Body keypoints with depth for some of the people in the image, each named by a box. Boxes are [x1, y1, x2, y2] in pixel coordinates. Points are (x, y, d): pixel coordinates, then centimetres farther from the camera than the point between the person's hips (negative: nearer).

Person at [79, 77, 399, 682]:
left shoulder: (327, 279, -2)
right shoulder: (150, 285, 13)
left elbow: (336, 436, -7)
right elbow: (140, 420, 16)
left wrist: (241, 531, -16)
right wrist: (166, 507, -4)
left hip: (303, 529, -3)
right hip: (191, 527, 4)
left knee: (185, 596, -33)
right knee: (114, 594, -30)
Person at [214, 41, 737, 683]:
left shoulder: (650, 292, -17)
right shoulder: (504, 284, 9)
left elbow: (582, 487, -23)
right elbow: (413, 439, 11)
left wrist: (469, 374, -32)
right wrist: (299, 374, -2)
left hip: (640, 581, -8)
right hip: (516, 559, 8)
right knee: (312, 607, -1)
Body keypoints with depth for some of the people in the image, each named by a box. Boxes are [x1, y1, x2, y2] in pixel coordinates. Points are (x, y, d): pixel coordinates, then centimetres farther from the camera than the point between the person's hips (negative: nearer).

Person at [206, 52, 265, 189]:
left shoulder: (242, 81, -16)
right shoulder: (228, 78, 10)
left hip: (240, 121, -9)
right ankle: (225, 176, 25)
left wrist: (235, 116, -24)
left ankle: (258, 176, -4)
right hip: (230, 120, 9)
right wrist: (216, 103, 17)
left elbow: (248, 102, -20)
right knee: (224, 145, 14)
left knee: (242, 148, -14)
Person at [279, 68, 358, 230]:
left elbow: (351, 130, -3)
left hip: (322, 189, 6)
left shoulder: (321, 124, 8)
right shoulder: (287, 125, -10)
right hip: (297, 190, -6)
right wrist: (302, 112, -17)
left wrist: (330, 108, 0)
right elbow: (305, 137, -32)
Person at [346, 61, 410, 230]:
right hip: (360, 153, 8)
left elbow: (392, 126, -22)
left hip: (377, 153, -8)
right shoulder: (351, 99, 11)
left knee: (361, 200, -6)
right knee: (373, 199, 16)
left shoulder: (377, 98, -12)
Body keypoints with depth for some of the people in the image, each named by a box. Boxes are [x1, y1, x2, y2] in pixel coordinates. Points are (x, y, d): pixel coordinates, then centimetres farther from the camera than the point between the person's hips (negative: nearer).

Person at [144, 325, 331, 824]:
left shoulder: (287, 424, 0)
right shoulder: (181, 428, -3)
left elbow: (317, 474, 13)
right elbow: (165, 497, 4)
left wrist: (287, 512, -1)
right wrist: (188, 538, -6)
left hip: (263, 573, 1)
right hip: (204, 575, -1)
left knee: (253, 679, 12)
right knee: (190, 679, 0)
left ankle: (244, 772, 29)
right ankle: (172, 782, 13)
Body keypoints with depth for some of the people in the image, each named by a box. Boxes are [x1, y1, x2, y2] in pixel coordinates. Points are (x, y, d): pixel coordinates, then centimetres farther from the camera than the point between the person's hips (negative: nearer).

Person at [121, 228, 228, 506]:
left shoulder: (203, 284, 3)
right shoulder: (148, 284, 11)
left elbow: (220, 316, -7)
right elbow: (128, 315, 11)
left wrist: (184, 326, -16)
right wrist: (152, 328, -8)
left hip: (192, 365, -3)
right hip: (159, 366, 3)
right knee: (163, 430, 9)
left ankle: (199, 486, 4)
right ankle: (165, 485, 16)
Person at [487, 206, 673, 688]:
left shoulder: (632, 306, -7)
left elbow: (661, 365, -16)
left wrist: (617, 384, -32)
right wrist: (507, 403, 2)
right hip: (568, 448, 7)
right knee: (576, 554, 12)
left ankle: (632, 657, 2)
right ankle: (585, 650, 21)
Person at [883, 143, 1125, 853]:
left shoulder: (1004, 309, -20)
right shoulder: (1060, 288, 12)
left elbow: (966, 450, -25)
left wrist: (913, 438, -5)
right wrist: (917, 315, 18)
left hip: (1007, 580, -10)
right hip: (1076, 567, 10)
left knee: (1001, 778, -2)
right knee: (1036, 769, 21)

···

- [WHAT IS REQUIRED]:
Please transcribe the records above in full, keeping every word.

- [EXERCISE ANSWER]:
Body keypoints with depth for some of the people in the image, each named by a box. Boxes are [x1, y1, x2, y2] in pixel coordinates. Points are (x, y, d): pixel coordinates, then centimetres farther from the camera than the point between the person's hips (negative: nearer).

Person at [79, 77, 399, 682]:
left shoulder: (327, 279, -2)
right shoulder: (150, 285, 13)
left elbow: (336, 436, -7)
right elbow: (140, 420, 16)
left wrist: (241, 531, -16)
right wrist: (166, 507, -4)
left hip: (303, 529, -3)
right hip: (191, 527, 4)
left knee: (185, 596, -33)
right knee: (114, 594, -30)
Person at [214, 41, 737, 683]:
left shoulder: (650, 292, -17)
right shoulder: (504, 284, 9)
left elbow: (582, 487, -23)
right elbow: (413, 439, 11)
left wrist: (469, 374, -32)
right wrist: (299, 374, -2)
left hip: (640, 581, -8)
right hip: (516, 559, 8)
right knee: (312, 607, -1)
Body keypoints with depth for some of the people in the image, each named by a box. Boxes are [x1, y1, x2, y2] in pixel coordinates. Points are (x, y, d): pixel coordinates, then centimetres farther from the camera than the point between the person's hips (negative: nearer).

Person at [206, 52, 265, 189]:
left shoulder: (242, 81, -16)
right shoulder: (228, 78, 10)
left hip: (240, 121, -9)
right ankle: (225, 176, 25)
left wrist: (235, 116, -24)
left ankle: (258, 176, -4)
right hip: (230, 120, 9)
right wrist: (216, 103, 17)
left elbow: (248, 102, -20)
right knee: (224, 145, 14)
left knee: (242, 148, -14)
Person at [279, 68, 358, 230]:
left elbow: (351, 130, -3)
left hip: (322, 189, 6)
left shoulder: (321, 124, 8)
right shoulder: (287, 125, -10)
right hip: (297, 190, -6)
right wrist: (302, 112, -17)
left wrist: (330, 108, 0)
right elbow: (305, 137, -32)
Person at [346, 61, 410, 230]:
right hip: (360, 153, 8)
left elbow: (392, 126, -22)
left hip: (377, 153, -8)
right shoulder: (351, 99, 11)
left knee: (361, 200, -6)
right knee: (373, 199, 16)
left shoulder: (377, 98, -12)
Body keypoints with depth for some of the people in the image, each named by a box. Boxes are [x1, y1, x2, y2] in pixel coordinates. Points are (x, y, d): pixel coordinates, then centimetres farther from the camera than the point between the person's hips (negative: nearer).

Person at [144, 325, 331, 824]:
left shoulder: (287, 424, 0)
right shoulder: (181, 428, -3)
left elbow: (317, 474, 13)
right elbow: (165, 497, 4)
left wrist: (287, 512, -1)
right wrist: (188, 538, -6)
left hip: (263, 573, 1)
right hip: (204, 575, -1)
left knee: (253, 679, 12)
right knee: (190, 679, 0)
left ankle: (244, 772, 29)
right ankle: (172, 782, 13)
Body keypoints with depth for some of the people in the image, each named by a box. Boxes are [x1, y1, x2, y2] in pixel coordinates. Points are (x, y, d): pixel coordinates, then centimetres farther from the camera than the point between the person's hips (negative: nearer).

Person at [121, 228, 228, 506]:
left shoulder: (203, 284, 3)
right shoulder: (148, 284, 11)
left elbow: (220, 316, -7)
right elbow: (128, 315, 11)
left wrist: (184, 326, -16)
right wrist: (152, 328, -8)
left hip: (192, 365, -3)
right hip: (159, 366, 3)
right knee: (163, 430, 9)
left ankle: (199, 486, 4)
right ankle: (165, 485, 16)
Person at [487, 206, 673, 688]:
left shoulder: (632, 306, -7)
left elbow: (661, 365, -16)
left wrist: (617, 384, -32)
right wrist: (507, 403, 2)
right hip: (568, 448, 7)
right knee: (576, 554, 12)
left ankle: (632, 657, 2)
right ankle: (585, 650, 21)
Person at [883, 143, 1125, 853]:
left shoulder: (1004, 309, -20)
right shoulder: (1060, 288, 12)
left elbow: (966, 450, -25)
left wrist: (913, 438, -5)
right wrist: (917, 315, 18)
left hip: (1007, 580, -10)
right hip: (1076, 567, 10)
left knee: (1001, 778, -2)
right knee: (1036, 769, 21)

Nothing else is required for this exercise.